Он тоже ухмыльнулся, затем водрузил на нос очки и схватил мои листы.

– Ну, а теперь поговорим о самом трудном, – сказал он стеснительно. – Материал, Николай, в самом деле сенсационный, но вот стиль – он какой-то… штампованный… ходульный.

– Штампованный?

– Да, да, в нем полно канцеляризмов, – Сергей употребил жаргонное слово, известное всем журналистам и обозначающее утяжеленную лексику, принятую у бюрократических чиновников в официальной переписке. – Вот у тебя, к примеру, «преданный и давнишний служака своего отечества» или «гнусный акт бандитизма». Кроме того, нужно отметить, что мы не просто полагаем, что Госкомимущество погряз в коррупции, а знаем об этом наверняка. Верно ведь?

Я кивнул в знак согласия, но в душе здорово разозлился.

– Тогда почему не написать об этом прямо и открыто?

– Видишь ли, – объяснил я, – тут сказывается многолетняя привычка перехитрить Главлит, когда правду облекали в официально приемлемые формулировки, чтобы материал проскочил бы через цензуру КГБ. А старые привычки отмирают с трудом.

– Можешь мне об этом не рассказывать. Я на этом собаку съел. Теперь же словарный запас нужно осовременивать, переходить на разговорную речь.

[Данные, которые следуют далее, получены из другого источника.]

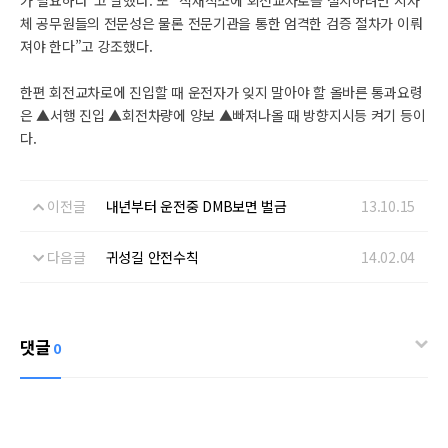
가 필요하다”고 말했다. 또 “적재적소에 회전교차로를 설치하려면 지자
체 공무원들의 전문성은 물론 전문기관을 통한 엄격한 검증 절차가 이뤄
져야 한다”고 강조했다.
한편 회전교차로에 진입할 때 운전자가 잊지 말아야 할 올바른 통과요령
은 ▲서행 진입 ▲회전차량에 양보 ▲빠져나올 때 방향지시등 켜기 등이
다.
이전글
내년부터 운전중 DMB보면 벌금
13.10.15
다음글
귀성길 안전수칙
14.02.04
댓글
0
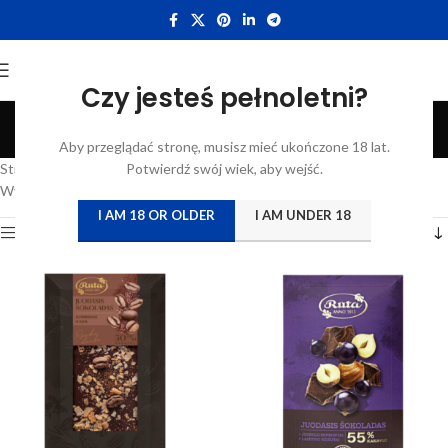
Czy jesteś pełnoletni?
Ruta
Aby przeglądać stronę, musisz mieć ukończone 18 lat.
Categories
Strona główna
/
Katalog
Potwierdź swój wiek, aby wejść.
/
Produkty oznaczone “Ruta”
Wyświetlanie 1–12 z 14 wyników
I AM 18 OR OLDER
I AM UNDER 18
Show sidebar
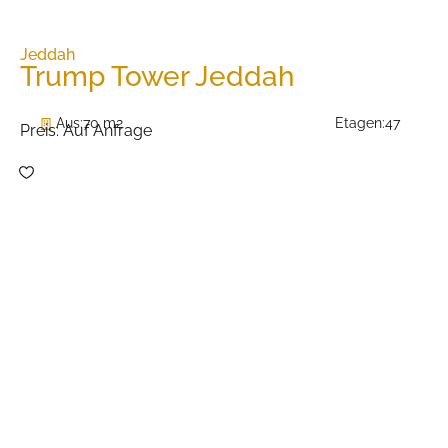
Jeddah
Trump Tower Jeddah
Aus:
70 m2
Etagen:
47
Preis:
Auf Anfrage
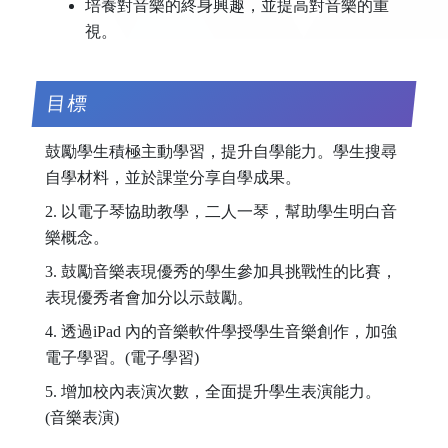
培養對音樂的終身興趣，並提高對音樂的重
視。
目標
鼓勵學生積極主動學習，提升自學能力。學生搜尋
自學材料，並於課堂分享自學成果。
2. 以電子琴協助教學，二人一琴，幫助學生明白音
樂概念。
3. 鼓勵音樂表現優秀的學生參加具挑戰性的比賽，
表現優秀者會加分以示鼓勵。
4. 透過iPad 內的音樂軟件學授學生音樂創作，加強
電子學習。(電子學習)
5. 增加校內表演次數，全面提升學生表演能力。
(音樂表演)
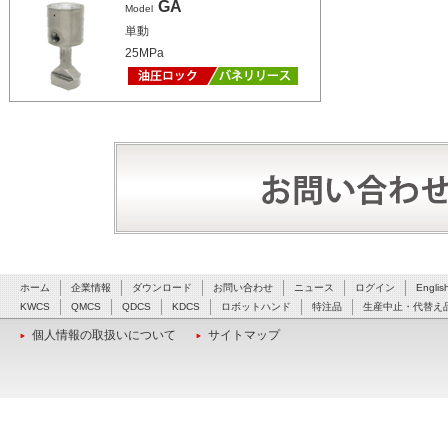
GA
Model
単動
25MPa
ホーム
企業情報
ダウンロード
お問い合わせ
ニュース
ログイン
Englis
KWCS
QMCS
QDCS
KDCS
ロボットハンド
特注品
生産中止・代替え
個人情報の取扱いについて
サイトマップ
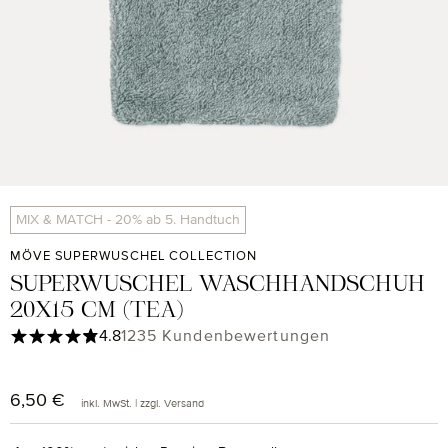
MIX & MATCH - 20% ab 5. Handtuch
MÖVE SUPERWUSCHEL COLLECTION
SUPERWUSCHEL WASCHHANDSCHUH
20X15 CM (TEA)
Durchschnittliche Bewertung von 4.85 von 5 Sternen
4.8
1235 Kundenbewertungen
6,50 €
Regulärer Preis:
inkl. MwSt. | zzgl. Versand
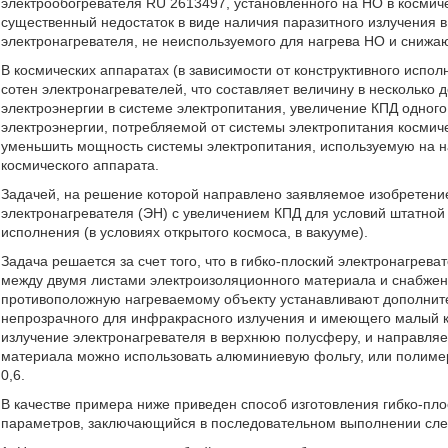
электрообогревателя RU 2613497, установленного на НО в косми
существенный недостаток в виде наличия паразитного излучения в
электронагревателя, не неиспользуемого для нагрева НО и снижа
В космических аппаратах (в зависимости от конструктивного испол
сотен электронагревателей, что составляет величину в несколько
электроэнергии в системе электропитания, увеличение КПД одног
электроэнергии, потребляемой от системы электропитания космиче
уменьшить мощность системы электропитания, используемую на наг
космического аппарата.
Задачей, на решение которой направлено заявляемое изобретени
электронагревателя (ЭН) с увеличением КПД для условий штатной 
исполнения (в условиях открытого космоса, в вакууме).
Задача решается за счет того, что в гибко-плоский электронагре
между двумя листами электроизоляционного материала и снабже
противоположную нагреваемому объекту устанавливают дополни
непрозрачного для инфракрасного излучения и имеющего малый 
излучение электронагревателя в верхнюю полусферу, и направля
материала можно использовать алюминиевую фольгу, или полиме
0,6.
В качестве примера ниже приведен способ изготовления гибко-пл
параметров, заключающийся в последовательном выполнении сле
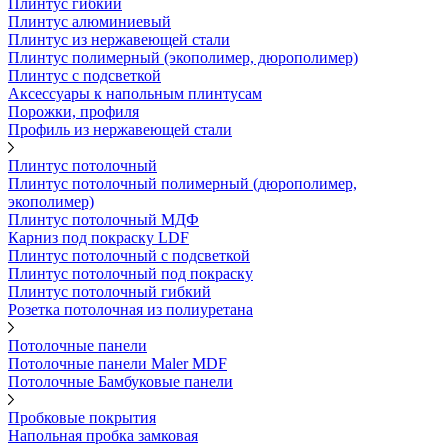
Плинтус гибкий
Плинтус алюминиевый
Плинтус из нержавеющей стали
Плинтус полимерный (экополимер, дюрополимер)
Плинтус с подсветкой
Аксессуары к напольным плинтусам
Порожки, профиля
Профиль из нержавеющей стали
Плинтус потолочный
Плинтус потолочный полимерный (дюрополимер,
экополимер)
Плинтус потолочный МДФ
Карниз под покраску LDF
Плинтус потолочный с подсветкой
Плинтус потолочный под покраску
Плинтус потолочный гибкий
Розетка потолочная из полиуретана
Потолочные панели
Потолочные панели Maler MDF
Потолочные Бамбуковые панели
Пробковые покрытия
Напольная пробка замковая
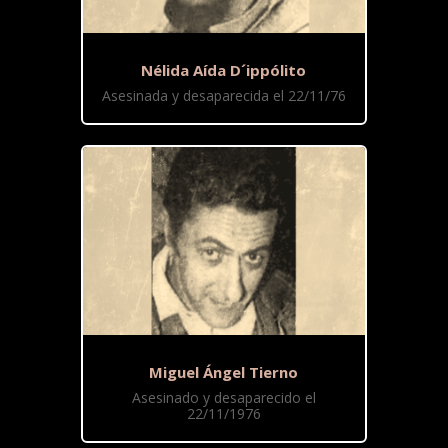
Nélida Aída D´ippólito
Asesinada y desaparecida el 22/11/76
Miguel Ángel Tierno
Asesinado y desaparecido el
22/11/1976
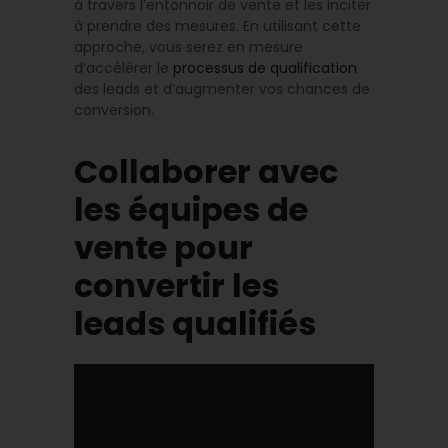
à travers l’entonnoir de vente et les inciter
à prendre des mesures. En utilisant cette
approche, vous serez en mesure
d’accélérer le
processus de qualification
des leads et d’augmenter vos chances de
conversion.
Collaborer avec
les équipes de
vente pour
convertir les
leads qualifiés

– Иначе говоря, вестернизировать материал, то есть писать так, как пишут на Западе?

Сергей подтвердил мои слова энергичным кивком головы.

Я сидел подавленный и уже собрался было пояснить, что материал написан вчерне, его легко переделать, пока до меня не дошло, что Сергей и без моих уточнений догадался об этом. Он видел, что перед ним материал из разряда «срочно в номер», но не мог отказать себе в привычной уловке при встрече с авторами сказать: «То, что вы принесли, это, конечно, хорошо, но нужно еще работать и работать». Хитрая уловка! И цель у нее была одна – уменьшить авторский гонорар. Поэтому я с рассеянным видом собрал со стола свои листы и расстегнул кейс.

– Ну что ж, Сережа. Если ты считаешь, что материал поправить нельзя…

– Как поправить нельзя? – Он выхватил листы у меня из рук. – Это же ведущая статья… она же для первой страницы… на самом верху.